MATERIAL SUPPLIED:
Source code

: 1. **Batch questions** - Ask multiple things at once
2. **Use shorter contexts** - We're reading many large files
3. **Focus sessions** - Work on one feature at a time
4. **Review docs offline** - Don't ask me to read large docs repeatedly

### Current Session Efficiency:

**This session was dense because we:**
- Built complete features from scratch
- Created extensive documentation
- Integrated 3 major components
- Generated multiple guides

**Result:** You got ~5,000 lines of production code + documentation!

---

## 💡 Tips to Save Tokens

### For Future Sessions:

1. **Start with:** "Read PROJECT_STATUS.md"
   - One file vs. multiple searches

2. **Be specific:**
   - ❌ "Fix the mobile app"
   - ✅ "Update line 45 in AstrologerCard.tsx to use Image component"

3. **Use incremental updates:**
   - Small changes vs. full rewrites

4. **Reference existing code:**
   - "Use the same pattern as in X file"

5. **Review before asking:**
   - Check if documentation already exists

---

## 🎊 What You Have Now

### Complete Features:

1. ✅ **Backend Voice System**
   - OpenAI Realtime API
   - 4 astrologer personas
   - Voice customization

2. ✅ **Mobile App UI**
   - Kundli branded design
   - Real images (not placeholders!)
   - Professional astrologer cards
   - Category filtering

GOAL OF THE EXERCISE: Would you retype the lines above from the one with "- Integrated 3 major components" down to the one with "2. ✅ **Mobile App UI**", word for word, both ends included and no other lines?

RESULT:
- Integrated 3 major components
- Generated multiple guides

**Result:** You got ~5,000 lines of production code + documentation!

---

## 💡 Tips to Save Tokens

### For Future Sessions:

1. **Start with:** "Read PROJECT_STATUS.md"
   - One file vs. multiple searches

2. **Be specific:**
   - ❌ "Fix the mobile app"
   - ✅ "Update line 45 in AstrologerCard.tsx to use Image component"

3. **Use incremental updates:**
   - Small changes vs. full rewrites

4. **Reference existing code:**
   - "Use the same pattern as in X file"

5. **Review before asking:**
   - Check if documentation already exists

---

## 🎊 What You Have Now

### Complete Features:

1. ✅ **Backend Voice System**
   - OpenAI Realtime API
   - 4 astrologer personas
   - Voice customization

2. ✅ **Mobile App UI**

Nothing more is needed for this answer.